Supplied material:
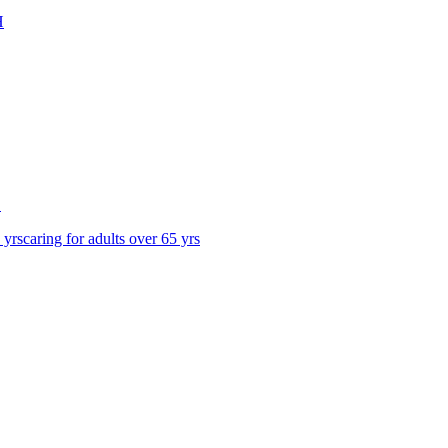
H
S
 yrs
caring for adults over 65 yrs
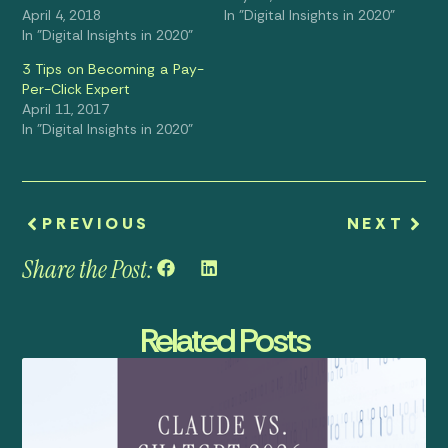
April 4, 2018
In "Digital Insights in 2020"
In "Digital Insights in 2020"
3 Tips on Becoming a Pay-
Per-Click Expert
April 11, 2017
In "Digital Insights in 2020"
PREVIOUS
NEXT
Share the Post:
Related Posts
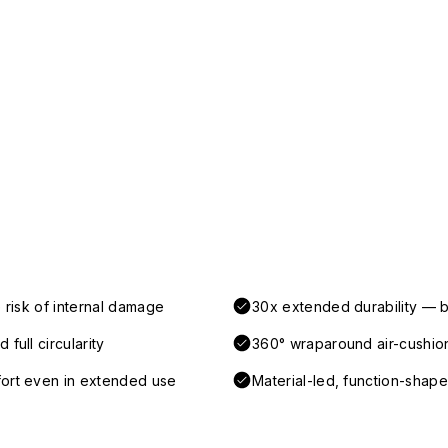
 risk of internal damage
30x extended durability — b
full circularity
360° wraparound air-cushio
fort even in extended use
Material-led, function-shaped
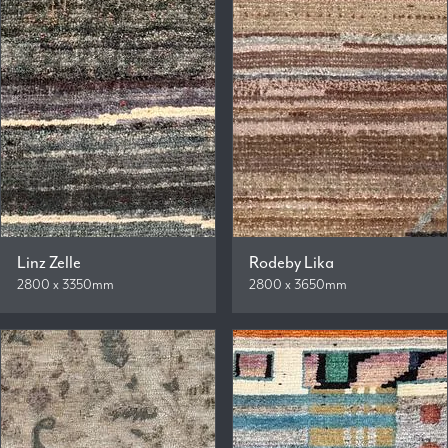
Linz Zelle
Rodeby Lika
2800 x 3350mm
2800 x 3650mm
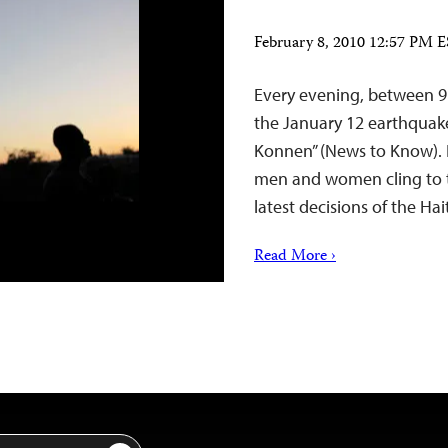
February 8, 2010 12:57 PM 
Every evening, between 9 
the January 12 earthquak
Konnen” (News to Know). Hu
men and women cling to th
latest decisions of the 
Read More ›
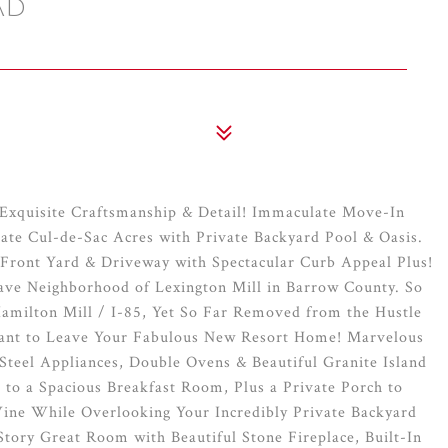
AD
Exquisite Craftsmanship & Detail! Immaculate Move-In
ate Cul-de-Sac Acres with Private Backyard Pool & Oasis.
 Front Yard & Driveway with Spectacular Curb Appeal Plus!
lave Neighborhood of Lexington Mill in Barrow County. So
Hamilton Mill / I-85, Yet So Far Removed from the Hustle
 Want to Leave Your Fabulous New Resort Home! Marvelous
Steel Appliances, Double Ovens & Beautiful Granite Island
to a Spacious Breakfast Room, Plus a Private Porch to
ine While Overlooking Your Incredibly Private Backyard
tory Great Room with Beautiful Stone Fireplace, Built-In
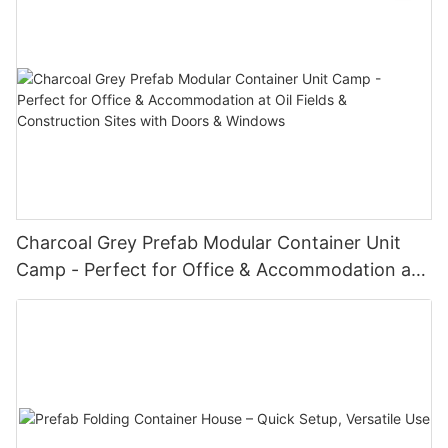
Charcoal Grey Prefab Modular Container Unit
Camp - Perfect for Office & Accommodation at
Oil Fields & Construction Sites with Doors &
Windows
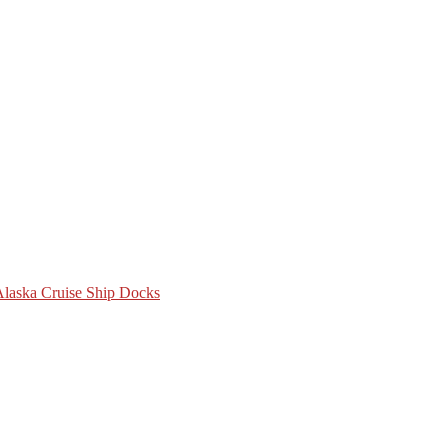
 Alaska Cruise Ship Docks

What is needed: Extract exactly the lines above from the line containing "men and women cling to th" through the last one, both ends included, but not the pictures.

Your solution:
men and women cling to th
latest decisions of the 
Read More ›
AD
Exquisite Craftsmanship & Detail! Immaculate Move-In
ate Cul-de-Sac Acres with Private Backyard Pool & Oasis.
 Front Yard & Driveway with Spectacular Curb Appeal Plus!
lave Neighborhood of Lexington Mill in Barrow County. So
Hamilton Mill / I-85, Yet So Far Removed from the Hustle
 Want to Leave Your Fabulous New Resort Home! Marvelous
Steel Appliances, Double Ovens & Beautiful Granite Island
to a Spacious Breakfast Room, Plus a Private Porch to
ine While Overlooking Your Incredibly Private Backyard
tory Great Room with Beautiful Stone Fireplace, Built-In
Charcoal Grey Prefab Modular Container Unit
Camp - Perfect for Office & Accommodation at
Oil Fields & Construction Sites with Doors &
Windows
 Alaska Cruise Ship Docks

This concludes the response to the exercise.